Freitag, 25. März 2016

objektiv vergessen

irgendwann passiert es immer. diesmal so schleichend, dass es mir kaum aufgefallen wäre. und das, wo ich doch sonst meine sinne so aufmerksam auf mein potenzielles vergessen richte. ein vergessen, das ich auch provozieren kann, indem ich bewusst andere reize über den zu vergessenden lege. was meist nicht funktioniert, aber sie wissen ja, die hoffnung stirbt zuletzt.

ich habe zunächst mit absicht nicht mehr über das objekt geschrieben. weil ich der kommentare dazu so überdrüssig war wie meiner eigenen gedanken. und dann, weil es einfach nichts zu berichten gab. keine begegnungen, die einer goldwaagigen analyse bedurften. ich habe alle orte, an denen sich das objekt aufhalten könnte, gemieden. kein ausgehen mehr in den einschlägigen clubs. die klinik durch den nebeneingang betreten, wenn sein fahrrad vor der tür stand. weggesehen, nicht aufgesehen, für den fall aller fälle. einen weiten bogen um seine wohnung gefahren, wenn ich in diese gegend musste. es schien fast unabsichtlich zu passieren. ich habe nicht darüber nachgedacht. zu keinem zeitpunkt beschlossen: DU SOLLTEST DAS JETZT ABER MA LASSEN, verdammte axt.
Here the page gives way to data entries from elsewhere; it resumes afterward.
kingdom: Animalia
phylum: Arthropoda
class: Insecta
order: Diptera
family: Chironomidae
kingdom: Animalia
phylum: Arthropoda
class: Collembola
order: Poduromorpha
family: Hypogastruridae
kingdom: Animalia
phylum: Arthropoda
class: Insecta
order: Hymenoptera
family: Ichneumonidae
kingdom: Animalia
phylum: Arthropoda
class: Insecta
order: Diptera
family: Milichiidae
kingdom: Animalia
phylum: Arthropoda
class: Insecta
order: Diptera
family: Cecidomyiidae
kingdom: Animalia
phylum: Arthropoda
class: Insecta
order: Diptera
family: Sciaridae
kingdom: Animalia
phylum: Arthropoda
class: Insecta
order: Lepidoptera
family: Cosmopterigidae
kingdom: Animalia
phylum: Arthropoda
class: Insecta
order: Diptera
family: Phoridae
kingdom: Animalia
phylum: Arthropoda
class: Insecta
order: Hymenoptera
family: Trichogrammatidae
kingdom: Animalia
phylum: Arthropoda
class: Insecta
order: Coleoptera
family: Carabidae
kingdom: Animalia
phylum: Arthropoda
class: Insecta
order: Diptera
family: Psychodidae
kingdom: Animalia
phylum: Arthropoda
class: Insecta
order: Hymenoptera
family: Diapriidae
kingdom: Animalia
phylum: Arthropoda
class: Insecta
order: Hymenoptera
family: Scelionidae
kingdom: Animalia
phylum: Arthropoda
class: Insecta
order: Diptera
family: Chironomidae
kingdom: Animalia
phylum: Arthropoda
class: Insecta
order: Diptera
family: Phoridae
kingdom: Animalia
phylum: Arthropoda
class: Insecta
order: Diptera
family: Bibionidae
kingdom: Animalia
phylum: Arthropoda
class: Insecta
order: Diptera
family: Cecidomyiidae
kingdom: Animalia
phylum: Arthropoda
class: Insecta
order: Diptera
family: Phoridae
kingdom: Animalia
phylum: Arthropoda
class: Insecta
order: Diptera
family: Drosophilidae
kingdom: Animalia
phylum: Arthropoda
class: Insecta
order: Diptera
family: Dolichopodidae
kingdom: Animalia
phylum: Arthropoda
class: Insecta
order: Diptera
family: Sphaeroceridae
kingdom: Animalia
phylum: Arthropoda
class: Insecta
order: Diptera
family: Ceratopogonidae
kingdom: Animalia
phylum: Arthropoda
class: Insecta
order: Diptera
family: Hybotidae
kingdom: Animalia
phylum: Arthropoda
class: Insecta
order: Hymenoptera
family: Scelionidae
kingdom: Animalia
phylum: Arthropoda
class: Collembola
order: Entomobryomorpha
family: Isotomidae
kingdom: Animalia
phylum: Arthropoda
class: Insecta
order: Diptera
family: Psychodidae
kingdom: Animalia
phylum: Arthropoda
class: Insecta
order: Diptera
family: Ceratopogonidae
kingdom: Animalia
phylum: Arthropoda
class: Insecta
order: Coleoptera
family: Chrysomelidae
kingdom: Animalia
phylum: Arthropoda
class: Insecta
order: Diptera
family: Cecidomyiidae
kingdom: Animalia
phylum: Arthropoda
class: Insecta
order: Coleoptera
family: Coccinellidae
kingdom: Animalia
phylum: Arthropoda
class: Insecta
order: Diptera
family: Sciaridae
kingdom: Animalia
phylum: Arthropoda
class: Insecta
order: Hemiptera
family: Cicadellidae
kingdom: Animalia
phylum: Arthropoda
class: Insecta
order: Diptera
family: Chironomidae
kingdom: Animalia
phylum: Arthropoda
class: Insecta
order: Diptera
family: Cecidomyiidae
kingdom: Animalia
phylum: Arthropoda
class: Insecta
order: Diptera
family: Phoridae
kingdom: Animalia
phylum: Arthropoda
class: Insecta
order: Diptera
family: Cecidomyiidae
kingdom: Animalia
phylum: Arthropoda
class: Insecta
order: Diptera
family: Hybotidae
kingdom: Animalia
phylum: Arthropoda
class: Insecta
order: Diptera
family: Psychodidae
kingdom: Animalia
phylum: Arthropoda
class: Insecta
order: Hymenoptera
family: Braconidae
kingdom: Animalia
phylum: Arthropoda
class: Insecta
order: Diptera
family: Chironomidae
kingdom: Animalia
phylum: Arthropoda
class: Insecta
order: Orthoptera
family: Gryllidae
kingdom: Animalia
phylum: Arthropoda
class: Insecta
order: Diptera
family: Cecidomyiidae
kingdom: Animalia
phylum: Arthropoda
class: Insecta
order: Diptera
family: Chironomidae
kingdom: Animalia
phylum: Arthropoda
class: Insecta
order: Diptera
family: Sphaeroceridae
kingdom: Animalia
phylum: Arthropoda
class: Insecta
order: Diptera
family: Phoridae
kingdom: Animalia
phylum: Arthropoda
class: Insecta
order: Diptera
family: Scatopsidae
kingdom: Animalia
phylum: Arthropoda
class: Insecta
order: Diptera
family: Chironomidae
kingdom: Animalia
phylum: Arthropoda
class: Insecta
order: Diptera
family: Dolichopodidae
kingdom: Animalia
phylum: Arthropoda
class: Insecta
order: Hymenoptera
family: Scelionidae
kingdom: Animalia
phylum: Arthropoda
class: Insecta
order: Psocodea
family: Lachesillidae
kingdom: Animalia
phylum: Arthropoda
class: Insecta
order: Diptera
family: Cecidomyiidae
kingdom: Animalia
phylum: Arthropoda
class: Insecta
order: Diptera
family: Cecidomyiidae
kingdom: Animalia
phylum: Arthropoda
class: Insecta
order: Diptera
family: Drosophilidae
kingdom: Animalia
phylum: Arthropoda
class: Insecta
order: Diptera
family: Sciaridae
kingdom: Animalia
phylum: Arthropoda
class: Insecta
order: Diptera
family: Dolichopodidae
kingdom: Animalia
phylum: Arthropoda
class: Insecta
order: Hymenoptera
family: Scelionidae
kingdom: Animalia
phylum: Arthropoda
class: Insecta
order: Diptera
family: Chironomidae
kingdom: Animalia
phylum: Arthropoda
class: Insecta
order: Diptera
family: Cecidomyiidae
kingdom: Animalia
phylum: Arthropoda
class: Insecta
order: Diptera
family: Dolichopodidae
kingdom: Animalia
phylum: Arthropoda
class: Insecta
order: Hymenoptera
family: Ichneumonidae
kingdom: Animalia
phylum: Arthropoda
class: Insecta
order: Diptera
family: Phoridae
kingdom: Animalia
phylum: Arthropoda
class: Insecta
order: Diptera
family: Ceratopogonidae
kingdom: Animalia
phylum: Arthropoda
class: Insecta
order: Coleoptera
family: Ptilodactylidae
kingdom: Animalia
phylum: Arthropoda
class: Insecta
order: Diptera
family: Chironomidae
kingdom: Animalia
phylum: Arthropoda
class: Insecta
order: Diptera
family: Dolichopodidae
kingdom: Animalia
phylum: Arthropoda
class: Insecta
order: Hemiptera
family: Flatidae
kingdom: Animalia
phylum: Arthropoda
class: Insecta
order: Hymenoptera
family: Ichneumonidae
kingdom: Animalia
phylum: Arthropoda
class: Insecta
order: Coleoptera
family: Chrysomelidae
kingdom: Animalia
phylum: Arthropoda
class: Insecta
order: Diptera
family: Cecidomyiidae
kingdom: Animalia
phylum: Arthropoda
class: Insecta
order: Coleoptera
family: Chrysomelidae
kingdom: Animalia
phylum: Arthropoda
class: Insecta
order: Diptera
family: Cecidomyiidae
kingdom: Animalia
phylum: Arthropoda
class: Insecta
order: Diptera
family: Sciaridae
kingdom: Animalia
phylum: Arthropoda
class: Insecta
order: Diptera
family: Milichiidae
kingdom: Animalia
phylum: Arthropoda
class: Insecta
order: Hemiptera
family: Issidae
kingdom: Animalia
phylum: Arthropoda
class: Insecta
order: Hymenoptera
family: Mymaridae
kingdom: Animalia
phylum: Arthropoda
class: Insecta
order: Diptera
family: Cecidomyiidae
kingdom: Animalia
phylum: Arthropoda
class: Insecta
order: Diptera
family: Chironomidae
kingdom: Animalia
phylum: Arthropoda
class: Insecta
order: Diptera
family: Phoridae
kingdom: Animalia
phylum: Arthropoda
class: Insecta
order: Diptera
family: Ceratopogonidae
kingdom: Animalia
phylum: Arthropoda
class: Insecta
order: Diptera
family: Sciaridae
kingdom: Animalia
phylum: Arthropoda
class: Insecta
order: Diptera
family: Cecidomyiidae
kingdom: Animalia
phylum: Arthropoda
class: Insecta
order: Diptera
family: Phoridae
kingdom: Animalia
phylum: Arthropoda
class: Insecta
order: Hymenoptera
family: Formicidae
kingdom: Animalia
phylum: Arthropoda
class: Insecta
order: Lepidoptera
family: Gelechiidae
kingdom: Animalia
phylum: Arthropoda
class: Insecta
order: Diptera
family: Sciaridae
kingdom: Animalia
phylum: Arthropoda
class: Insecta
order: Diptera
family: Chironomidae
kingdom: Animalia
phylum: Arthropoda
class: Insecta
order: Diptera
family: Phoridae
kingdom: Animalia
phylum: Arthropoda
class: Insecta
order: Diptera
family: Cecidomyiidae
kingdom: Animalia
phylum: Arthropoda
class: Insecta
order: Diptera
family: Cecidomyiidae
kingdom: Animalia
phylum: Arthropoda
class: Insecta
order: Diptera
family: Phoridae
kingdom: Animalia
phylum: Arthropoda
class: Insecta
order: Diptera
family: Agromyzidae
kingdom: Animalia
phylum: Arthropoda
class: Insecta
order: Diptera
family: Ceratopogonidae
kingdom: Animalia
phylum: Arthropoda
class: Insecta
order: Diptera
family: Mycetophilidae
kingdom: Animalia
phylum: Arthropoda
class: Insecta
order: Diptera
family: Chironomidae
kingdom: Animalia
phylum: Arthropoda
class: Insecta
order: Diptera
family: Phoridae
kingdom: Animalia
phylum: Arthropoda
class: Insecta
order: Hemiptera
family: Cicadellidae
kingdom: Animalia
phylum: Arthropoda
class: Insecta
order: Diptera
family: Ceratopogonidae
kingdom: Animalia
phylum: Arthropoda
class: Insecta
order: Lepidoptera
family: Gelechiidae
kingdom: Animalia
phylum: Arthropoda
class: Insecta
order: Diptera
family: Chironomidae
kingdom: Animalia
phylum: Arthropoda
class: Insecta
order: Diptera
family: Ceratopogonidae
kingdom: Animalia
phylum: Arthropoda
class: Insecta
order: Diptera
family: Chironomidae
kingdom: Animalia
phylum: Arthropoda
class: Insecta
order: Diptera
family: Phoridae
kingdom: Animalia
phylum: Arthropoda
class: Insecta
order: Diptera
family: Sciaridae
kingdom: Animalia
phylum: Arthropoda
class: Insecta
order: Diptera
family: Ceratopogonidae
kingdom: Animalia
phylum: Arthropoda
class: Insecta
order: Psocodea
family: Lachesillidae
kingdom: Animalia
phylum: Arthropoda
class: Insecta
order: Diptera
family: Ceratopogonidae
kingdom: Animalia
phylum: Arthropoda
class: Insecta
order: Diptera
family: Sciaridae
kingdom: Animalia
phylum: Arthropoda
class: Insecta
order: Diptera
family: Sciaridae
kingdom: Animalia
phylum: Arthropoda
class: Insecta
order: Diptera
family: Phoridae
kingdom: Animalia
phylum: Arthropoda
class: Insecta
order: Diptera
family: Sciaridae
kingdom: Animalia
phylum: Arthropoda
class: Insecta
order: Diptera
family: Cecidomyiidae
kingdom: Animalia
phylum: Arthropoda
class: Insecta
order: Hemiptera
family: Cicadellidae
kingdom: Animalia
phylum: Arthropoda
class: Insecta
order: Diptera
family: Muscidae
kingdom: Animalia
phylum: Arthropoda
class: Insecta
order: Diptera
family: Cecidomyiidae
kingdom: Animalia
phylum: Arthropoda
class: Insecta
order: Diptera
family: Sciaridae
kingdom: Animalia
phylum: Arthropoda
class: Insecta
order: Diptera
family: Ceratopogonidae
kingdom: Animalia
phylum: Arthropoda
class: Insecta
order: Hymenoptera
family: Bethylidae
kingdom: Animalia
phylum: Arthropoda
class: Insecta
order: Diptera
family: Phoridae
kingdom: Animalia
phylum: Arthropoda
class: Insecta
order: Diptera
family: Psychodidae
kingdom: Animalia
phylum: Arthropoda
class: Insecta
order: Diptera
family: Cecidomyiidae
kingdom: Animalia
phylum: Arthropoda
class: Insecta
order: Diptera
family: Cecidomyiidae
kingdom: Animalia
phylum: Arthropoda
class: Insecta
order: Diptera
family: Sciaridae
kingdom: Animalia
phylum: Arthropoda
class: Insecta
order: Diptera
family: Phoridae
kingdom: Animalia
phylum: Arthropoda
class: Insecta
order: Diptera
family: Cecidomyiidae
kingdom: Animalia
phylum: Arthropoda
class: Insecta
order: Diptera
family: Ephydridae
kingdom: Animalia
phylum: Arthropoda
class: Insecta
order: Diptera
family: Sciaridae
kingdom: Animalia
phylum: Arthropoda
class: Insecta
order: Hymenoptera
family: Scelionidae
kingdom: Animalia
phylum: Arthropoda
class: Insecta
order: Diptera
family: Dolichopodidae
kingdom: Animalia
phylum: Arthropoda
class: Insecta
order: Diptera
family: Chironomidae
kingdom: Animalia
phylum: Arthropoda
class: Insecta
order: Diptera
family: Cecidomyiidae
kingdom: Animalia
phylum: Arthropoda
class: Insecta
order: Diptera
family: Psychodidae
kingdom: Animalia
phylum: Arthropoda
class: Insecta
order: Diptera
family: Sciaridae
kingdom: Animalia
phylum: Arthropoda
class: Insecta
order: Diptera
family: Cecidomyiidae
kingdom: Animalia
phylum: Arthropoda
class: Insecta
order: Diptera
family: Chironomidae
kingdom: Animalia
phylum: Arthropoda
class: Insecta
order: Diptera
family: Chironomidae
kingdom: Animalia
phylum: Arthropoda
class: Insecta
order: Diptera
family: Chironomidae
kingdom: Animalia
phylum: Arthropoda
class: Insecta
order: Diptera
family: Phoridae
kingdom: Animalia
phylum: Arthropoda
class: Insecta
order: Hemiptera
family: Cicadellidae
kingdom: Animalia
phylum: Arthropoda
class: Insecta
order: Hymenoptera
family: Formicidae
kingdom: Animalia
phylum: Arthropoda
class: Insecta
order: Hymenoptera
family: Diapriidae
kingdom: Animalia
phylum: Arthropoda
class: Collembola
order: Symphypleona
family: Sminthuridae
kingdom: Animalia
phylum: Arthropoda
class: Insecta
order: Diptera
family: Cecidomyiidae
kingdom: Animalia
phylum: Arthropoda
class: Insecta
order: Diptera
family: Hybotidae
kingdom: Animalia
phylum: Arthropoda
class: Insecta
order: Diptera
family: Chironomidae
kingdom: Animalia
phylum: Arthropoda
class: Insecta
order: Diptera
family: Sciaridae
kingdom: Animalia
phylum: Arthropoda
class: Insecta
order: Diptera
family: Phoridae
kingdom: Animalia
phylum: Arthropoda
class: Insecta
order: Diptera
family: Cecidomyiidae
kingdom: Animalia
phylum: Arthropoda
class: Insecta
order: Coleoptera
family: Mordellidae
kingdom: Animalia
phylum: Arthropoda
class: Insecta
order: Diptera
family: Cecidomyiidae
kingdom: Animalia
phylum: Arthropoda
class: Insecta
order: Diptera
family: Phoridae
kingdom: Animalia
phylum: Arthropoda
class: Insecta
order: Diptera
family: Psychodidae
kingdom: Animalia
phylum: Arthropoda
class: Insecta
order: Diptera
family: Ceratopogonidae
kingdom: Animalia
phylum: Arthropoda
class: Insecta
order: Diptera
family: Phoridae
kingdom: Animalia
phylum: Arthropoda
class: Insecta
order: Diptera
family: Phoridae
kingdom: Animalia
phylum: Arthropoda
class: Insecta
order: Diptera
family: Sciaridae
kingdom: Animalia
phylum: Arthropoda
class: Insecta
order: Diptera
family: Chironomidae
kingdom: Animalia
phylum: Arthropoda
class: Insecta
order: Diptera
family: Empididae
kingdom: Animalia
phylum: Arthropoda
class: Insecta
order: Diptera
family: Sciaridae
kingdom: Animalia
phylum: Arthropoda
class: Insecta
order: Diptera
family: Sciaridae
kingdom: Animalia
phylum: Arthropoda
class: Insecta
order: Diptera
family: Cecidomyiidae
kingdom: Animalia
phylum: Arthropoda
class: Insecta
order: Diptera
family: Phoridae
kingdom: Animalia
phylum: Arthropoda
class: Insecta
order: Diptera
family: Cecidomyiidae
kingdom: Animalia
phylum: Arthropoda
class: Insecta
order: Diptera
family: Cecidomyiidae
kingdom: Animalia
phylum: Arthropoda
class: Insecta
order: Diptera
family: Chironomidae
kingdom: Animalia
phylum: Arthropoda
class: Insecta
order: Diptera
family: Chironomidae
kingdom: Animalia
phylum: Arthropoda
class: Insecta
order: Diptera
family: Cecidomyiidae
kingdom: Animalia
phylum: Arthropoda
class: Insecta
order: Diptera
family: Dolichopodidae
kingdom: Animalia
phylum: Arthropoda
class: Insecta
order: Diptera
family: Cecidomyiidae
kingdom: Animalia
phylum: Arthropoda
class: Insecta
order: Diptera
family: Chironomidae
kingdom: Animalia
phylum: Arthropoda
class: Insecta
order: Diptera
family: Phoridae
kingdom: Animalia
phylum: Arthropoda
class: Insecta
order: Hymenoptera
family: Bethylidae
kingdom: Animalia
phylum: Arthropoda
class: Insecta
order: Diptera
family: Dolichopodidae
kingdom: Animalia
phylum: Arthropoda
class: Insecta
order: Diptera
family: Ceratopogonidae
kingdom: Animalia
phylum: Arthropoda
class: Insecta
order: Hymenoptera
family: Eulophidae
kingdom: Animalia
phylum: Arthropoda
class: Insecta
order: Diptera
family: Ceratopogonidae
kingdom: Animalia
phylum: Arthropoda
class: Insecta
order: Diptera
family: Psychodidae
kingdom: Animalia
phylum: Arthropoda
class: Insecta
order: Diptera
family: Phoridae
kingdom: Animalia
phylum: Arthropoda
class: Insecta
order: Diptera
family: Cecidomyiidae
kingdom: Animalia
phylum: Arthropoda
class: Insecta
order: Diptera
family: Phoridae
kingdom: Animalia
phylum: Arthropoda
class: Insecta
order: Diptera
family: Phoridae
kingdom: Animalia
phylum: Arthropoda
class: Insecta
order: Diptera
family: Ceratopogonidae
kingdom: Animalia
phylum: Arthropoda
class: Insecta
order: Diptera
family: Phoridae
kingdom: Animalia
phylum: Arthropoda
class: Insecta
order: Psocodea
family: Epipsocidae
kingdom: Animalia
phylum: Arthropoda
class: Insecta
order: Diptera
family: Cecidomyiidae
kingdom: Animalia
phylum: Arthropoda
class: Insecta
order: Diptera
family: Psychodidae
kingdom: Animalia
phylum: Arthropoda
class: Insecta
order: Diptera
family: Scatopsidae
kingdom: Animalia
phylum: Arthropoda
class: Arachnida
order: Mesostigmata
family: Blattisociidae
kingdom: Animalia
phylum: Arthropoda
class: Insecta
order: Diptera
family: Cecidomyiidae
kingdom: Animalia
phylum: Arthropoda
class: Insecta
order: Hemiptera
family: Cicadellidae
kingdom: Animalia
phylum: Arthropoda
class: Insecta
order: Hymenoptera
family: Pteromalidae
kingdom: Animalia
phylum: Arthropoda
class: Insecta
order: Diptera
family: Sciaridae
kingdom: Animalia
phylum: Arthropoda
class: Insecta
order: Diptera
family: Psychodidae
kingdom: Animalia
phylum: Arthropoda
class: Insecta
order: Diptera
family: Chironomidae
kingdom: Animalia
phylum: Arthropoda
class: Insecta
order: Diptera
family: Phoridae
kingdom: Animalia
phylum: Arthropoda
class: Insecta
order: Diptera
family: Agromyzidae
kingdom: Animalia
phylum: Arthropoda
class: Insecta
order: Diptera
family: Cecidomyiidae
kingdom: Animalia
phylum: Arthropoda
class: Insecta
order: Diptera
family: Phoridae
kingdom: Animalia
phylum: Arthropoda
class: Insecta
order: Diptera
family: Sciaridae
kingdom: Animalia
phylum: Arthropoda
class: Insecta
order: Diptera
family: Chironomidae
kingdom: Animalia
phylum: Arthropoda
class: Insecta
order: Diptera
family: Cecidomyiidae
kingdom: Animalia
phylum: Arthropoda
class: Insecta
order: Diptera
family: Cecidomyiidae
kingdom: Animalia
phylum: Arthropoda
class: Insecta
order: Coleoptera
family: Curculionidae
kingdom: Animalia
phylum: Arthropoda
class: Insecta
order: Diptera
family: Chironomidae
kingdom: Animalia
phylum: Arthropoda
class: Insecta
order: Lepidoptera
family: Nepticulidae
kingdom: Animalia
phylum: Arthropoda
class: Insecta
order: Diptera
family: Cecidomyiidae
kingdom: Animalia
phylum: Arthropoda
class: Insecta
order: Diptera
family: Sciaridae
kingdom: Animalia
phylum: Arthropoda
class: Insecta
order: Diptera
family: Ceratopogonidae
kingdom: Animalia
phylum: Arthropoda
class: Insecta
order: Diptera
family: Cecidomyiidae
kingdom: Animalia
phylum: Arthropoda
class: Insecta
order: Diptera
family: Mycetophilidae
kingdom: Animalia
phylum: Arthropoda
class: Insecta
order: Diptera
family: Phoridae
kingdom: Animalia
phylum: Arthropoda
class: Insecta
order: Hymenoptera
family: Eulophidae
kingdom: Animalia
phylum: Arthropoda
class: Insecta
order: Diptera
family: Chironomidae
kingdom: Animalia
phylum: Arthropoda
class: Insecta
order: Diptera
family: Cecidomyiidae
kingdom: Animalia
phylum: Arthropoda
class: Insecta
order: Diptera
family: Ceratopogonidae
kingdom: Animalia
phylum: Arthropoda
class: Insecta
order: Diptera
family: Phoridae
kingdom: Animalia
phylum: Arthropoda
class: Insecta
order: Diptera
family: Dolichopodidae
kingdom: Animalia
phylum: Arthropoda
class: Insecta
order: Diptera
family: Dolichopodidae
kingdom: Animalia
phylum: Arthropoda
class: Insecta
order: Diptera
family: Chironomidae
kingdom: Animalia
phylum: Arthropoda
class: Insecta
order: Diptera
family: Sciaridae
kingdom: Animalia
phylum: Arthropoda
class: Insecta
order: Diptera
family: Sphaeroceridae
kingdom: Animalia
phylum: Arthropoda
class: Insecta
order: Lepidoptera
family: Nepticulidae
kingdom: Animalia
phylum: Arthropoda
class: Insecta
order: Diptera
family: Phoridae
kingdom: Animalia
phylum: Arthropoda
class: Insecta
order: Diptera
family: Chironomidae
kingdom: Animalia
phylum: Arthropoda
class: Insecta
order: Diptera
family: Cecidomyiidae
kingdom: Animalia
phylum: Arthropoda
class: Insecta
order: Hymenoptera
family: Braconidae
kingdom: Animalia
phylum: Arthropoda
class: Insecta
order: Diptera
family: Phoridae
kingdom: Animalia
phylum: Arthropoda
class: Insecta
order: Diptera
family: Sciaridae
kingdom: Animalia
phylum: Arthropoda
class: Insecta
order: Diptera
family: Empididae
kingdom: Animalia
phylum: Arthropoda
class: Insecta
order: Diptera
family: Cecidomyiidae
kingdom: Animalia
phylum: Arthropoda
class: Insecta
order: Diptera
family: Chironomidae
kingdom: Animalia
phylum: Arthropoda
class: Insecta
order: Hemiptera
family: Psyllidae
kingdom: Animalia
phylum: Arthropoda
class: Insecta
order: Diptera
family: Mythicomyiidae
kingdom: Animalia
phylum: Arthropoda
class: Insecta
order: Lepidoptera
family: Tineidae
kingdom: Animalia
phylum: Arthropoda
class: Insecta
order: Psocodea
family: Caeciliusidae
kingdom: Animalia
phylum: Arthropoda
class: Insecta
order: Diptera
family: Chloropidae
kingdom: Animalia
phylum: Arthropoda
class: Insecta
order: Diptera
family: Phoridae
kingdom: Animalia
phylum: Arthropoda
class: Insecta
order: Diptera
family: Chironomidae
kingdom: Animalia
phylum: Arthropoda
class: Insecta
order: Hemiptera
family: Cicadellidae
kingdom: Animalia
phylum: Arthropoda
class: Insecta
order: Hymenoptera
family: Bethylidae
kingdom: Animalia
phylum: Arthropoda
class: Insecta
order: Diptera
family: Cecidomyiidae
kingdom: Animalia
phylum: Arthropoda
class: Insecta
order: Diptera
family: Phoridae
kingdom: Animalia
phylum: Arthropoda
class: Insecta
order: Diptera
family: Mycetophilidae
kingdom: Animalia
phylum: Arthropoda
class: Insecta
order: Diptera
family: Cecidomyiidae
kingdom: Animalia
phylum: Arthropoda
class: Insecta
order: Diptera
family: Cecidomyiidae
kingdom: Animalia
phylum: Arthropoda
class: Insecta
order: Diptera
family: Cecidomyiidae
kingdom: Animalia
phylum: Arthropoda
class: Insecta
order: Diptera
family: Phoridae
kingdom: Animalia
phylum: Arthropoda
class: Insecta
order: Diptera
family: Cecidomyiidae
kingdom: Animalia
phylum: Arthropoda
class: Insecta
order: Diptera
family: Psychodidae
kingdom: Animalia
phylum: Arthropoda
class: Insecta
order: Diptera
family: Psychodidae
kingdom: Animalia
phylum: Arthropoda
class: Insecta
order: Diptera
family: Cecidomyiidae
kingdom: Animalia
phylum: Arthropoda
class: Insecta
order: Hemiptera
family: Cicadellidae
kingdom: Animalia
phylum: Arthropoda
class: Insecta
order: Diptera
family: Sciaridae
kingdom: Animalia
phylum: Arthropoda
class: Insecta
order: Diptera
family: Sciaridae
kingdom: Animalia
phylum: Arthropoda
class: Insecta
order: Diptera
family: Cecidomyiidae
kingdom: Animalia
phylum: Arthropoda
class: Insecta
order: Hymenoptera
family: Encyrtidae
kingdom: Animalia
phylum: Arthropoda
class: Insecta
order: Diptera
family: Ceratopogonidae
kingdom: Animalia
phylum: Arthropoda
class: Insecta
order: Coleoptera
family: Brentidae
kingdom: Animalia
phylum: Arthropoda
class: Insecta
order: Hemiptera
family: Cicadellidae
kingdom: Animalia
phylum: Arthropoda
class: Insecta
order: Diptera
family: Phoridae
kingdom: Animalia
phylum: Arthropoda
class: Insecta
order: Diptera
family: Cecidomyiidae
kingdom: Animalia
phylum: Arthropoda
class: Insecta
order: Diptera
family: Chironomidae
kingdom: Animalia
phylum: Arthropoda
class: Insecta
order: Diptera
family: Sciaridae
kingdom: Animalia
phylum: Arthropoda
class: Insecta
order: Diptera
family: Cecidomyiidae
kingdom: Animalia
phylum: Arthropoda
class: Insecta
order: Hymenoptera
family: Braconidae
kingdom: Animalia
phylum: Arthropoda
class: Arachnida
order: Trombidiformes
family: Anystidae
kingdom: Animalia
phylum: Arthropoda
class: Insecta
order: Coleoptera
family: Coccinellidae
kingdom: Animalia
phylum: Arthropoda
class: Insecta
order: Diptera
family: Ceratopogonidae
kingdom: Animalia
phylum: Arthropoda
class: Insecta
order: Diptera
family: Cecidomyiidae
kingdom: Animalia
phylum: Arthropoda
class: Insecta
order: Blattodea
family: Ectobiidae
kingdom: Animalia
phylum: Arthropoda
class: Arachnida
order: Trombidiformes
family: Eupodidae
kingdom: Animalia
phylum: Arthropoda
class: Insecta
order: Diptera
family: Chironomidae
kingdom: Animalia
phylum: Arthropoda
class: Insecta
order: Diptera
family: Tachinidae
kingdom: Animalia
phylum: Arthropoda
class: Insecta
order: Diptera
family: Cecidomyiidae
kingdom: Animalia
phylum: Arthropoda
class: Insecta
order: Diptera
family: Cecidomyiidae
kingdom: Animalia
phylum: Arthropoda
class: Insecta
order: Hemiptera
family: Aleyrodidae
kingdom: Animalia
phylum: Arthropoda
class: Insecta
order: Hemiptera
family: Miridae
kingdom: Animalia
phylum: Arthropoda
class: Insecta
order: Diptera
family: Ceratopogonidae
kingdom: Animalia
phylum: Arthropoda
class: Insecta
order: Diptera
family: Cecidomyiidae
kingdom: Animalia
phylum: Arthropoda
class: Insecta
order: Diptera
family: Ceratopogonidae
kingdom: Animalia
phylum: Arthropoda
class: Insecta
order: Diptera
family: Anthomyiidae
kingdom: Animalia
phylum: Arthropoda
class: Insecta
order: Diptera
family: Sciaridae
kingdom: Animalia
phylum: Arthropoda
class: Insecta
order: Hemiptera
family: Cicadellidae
es war ein wenig wie damals, als ich auf einem jahrmarkt meinen ersten helium-luftballon bekam. blau. meine lieblingsfarbe. doch die schnur rutschte mir durch meine ungeschickten kinderhände, und der ballon flog davon. lange habe ich dem immer höher sich entfernenden ballon zugesehen, ungläubig, schockiert, viele minuten in der hoffnung, der wind könnte ihn wieder zu mir zurücktreiben. tagelang ging ich die straßen in der gegend ab und hoffe, meinen ballon wieder zu finden, in den ästen eines baumes verfangen. doch nichts. irgendwann vergaß ich den ballon. das leben ging weiter.

was das objekt betrifft, habe ich sehr lange geglaubt, dass das leben nicht weiterginge ohne diesen menschen. man kann nicht ohne jemanden leben, der einen so gekannt hat, so erkannt bis in den letzten winkel der scham. jemanden, dem man sich nicht offenbaren musste, weil er schon alles wusste. jemanden, dem man alles sagen konnte, weil man sich zu jedem zeitpunkt verstanden und angenommen fühlte. jemanden, den man dieses verstehen und annehmen tatsächlich zutraute und vor allem: ERLAUBTE.

es scheint mir, dass etwas in mir inzwischen dieses ende will. etwas, das kein teil meines bewusstseins ist, das mich von jeher vor dieser verhängnisvollen affaire gewarnt hatte. sondern ein teil des unbewussten, der tatsächlich einfluss auf mein gefühlsleben hat. ein anderer teil des unbewussten hat sich einen heiligenschrein der innerlichkeit gezimmert, vor dem er täglich kniet und die erinnerung anbetet. aber diese gebete werden kürzer, weil der andere teil, der vergessende, wächst. und die erinnerung bleicht. jeden tag ein klitzekleines bisschen.